Since we dwelled in early OOPSLA days, I recalled an amazing panel discussion at OOPSLA 2005) where the creators of structured design and UML had a go at modeling languages. Just for kicks, here’s one of Kent Beck’s quotes:
People who could not do a decent job with structured design went to objects so no one would notice.
I might be one of those people as I clearly went to objects, having spent a good part of my career building large domain models in Java, for example for mobile advertising. Although it is possible to represent domain concepts in data structures, an object-oriented language brings more expressiveness tools like interfaces, inheritance, or composition. Those constructs come in quite handy because they provide affordances, meaning they suggest correct usage without reading the manual.
My background makes it unsurprising that I favor object-orientated languages for applications and automation. Within the automation category CDK is once again close to home (Pulumi being another popular choice), so here’s the equivalent CDK code, this time reading from a DynamoDB stream source (again abbreviated, full source on GitHub):
const pipe = new CfnPipe(this, 'pipe', {
roleArn: pipeRole.roleArn,
source: ordersTable.tableStreamArn!,
sourceParameters: {
dynamoDbStreamParameters: {
startingPosition: 'LATEST'
},
target: ordersEventBus.eventBusArn,
});
CDK TypeScript is also stringly typed: role, source, and target are strings! It’s time to echo my recent slogan:
I didn’t spend 20 years in the industry to be coding without a type system by counting spaces
An, no I didn’t mean Python but popular cloud automation languages. The default CDK constructs mimicking existing CloudFormation resources has led some people to conclude that OO for cloud automation isn’t particularly useful. I couldn’t disagree more—no one could take the type system from me! However, I can see where folks are coming from and it’s not a matter of language design but one of common usage. Time for another punchy slogan:
If you use CDK without actually taking advantage of object orientation (incl. types), then you’re indeed better off using YAML.
Translated into CDK parlance, this means that CDK without Level 2 or 3 constructs isn’t particularly useful. Luckily, a Level 2 construct for Pipes is in the works that captures the service behavior in a domain model, including strong (not string) types for sources and transformations.
Affordances with strongly typed cloud automation
Still, imho we could be doing much more to harness the power of object orientation and type systems to make programming the cloud easier. Coming back to the noses and notches, one would easily imagine a set of base types or interfaces like this pseudo-syntax (I am being intentionally vague here) :
interface Source {} // source that can be polled
interface Sink {} // target that you can push messages to
class Pipes {
Source source;
Sink target;
}
class EventBridge : Sink {}
class SQS: Sink, Source {}
Using this rather primitive type system, your IDE can already tell you which connector works with which source and target. One could take this approach a step further and wrap these types into a fluent API that guides the programmer towards valid combinations by simply hitting CTRL-SPACE.
My aspiration would be:
Why wait for deployment to tell you that things aren’t working if the type system could have done so?

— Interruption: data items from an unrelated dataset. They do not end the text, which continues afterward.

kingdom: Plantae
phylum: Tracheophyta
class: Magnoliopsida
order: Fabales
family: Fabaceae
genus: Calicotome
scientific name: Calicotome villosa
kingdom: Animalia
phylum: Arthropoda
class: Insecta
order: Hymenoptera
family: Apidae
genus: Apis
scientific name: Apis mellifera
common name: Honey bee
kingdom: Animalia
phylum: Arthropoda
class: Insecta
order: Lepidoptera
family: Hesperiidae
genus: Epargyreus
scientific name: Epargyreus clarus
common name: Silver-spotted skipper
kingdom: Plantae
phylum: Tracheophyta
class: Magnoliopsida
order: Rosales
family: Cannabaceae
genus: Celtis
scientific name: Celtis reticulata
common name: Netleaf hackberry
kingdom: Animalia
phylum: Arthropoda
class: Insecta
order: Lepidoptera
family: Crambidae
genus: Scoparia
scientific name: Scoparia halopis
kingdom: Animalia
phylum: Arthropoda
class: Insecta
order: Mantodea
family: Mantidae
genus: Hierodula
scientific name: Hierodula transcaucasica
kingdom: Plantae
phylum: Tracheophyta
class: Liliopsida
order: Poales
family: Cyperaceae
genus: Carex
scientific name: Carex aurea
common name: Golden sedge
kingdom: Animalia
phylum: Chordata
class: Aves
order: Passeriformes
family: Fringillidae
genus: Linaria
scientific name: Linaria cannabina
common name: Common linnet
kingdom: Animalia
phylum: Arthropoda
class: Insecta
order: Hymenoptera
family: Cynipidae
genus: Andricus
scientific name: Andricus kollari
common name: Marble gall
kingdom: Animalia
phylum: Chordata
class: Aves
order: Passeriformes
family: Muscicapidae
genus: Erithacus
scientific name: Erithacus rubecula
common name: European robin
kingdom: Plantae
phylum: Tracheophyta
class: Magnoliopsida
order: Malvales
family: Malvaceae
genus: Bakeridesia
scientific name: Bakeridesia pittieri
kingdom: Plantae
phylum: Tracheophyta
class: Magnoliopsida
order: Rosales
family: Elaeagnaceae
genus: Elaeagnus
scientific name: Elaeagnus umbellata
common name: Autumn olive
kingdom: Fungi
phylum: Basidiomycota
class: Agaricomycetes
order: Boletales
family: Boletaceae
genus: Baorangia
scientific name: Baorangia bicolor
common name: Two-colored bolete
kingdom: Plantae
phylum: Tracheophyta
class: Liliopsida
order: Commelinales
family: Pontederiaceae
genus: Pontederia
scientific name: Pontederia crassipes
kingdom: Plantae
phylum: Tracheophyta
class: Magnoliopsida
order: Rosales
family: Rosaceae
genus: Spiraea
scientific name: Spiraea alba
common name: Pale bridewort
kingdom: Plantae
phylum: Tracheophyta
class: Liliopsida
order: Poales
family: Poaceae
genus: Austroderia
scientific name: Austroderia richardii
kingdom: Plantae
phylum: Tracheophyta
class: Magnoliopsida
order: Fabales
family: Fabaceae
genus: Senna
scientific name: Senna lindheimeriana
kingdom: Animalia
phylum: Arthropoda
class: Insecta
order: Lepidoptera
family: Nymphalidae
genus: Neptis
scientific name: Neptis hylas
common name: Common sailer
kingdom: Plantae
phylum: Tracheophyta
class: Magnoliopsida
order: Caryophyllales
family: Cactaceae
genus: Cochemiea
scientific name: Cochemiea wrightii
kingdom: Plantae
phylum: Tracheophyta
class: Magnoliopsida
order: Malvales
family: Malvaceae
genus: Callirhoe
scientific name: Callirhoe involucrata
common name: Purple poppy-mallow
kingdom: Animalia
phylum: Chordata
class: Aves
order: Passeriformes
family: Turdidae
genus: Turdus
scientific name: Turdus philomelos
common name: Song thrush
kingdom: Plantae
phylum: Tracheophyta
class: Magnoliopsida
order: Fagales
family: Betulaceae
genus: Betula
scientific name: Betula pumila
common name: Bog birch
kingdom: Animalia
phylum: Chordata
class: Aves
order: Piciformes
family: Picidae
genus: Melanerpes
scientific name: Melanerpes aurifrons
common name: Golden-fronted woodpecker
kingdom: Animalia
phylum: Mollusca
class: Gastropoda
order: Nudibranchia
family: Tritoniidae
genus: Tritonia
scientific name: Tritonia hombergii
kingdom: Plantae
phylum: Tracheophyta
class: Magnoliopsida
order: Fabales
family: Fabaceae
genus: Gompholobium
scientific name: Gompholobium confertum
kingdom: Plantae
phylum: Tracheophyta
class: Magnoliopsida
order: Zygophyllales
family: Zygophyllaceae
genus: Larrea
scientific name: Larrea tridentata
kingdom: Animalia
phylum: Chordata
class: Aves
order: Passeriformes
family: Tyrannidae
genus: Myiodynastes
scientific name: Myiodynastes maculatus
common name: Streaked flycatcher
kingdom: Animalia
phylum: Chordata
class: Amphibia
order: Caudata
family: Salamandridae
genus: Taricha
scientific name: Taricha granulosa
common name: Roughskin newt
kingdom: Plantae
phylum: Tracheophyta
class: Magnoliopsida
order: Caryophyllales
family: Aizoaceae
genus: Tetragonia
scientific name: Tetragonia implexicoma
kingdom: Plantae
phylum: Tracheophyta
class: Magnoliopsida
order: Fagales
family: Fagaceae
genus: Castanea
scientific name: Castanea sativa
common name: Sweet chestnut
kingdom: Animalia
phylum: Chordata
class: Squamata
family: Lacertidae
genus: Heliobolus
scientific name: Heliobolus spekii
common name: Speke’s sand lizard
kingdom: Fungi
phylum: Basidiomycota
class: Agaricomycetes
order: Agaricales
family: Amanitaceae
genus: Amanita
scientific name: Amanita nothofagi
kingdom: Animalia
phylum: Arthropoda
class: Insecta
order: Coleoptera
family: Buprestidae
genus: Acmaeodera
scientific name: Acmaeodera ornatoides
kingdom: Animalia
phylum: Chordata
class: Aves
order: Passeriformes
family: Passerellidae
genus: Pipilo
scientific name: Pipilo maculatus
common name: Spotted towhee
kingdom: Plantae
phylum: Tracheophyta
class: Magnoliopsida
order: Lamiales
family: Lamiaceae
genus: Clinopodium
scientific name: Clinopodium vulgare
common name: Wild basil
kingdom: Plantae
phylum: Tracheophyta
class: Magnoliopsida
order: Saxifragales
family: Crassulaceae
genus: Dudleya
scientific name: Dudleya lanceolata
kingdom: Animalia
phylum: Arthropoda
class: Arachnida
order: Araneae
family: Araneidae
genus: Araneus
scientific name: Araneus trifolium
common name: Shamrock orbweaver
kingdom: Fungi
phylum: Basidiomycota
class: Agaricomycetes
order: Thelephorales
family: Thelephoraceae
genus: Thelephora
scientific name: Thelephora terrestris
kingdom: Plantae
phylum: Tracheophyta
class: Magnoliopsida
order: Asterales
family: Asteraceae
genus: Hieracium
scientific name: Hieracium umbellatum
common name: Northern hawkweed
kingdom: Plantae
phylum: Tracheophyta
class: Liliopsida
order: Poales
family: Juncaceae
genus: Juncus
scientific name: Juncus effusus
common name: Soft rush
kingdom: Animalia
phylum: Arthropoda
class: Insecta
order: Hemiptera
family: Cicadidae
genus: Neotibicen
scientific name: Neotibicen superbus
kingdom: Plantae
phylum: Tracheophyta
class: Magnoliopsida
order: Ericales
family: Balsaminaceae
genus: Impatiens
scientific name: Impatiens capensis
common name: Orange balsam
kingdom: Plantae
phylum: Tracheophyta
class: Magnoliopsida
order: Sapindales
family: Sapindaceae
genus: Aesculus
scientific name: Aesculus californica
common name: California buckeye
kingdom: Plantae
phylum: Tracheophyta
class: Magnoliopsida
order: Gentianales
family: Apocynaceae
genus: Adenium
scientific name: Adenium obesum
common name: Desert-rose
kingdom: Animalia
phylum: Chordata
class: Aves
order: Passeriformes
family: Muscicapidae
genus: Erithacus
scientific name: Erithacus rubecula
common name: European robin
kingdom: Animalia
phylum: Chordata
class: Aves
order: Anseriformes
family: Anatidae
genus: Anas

A type system provides the tightest inner loop for developers: a red underline just as you type. If the type system takes out many of the simple error sources before you deploy, deployment times would be less of a bottleneck. Apparently, there’s lots of interesting work ahead in this area!
Epilogue: Nature is telling me…
The Software Architect Elevator includes a favorite Dick Guindon quote:
Writing is nature’s way of letting you know how sloppy your thinking is.
Well, this post tells me that my thinking is still pretty sloppy. But I hope you gained some insight into the importance of domain models for programming distributed cloud systems. Thanks for reading!
Oh, and one more thing: If you are keen to see the power of domain modeling in action, take a peek at Markus Voelter’s new book How to Understand Almost Anything. Behind the click-baity title lies an insightful summary of his decades of experience in modeling complex domains.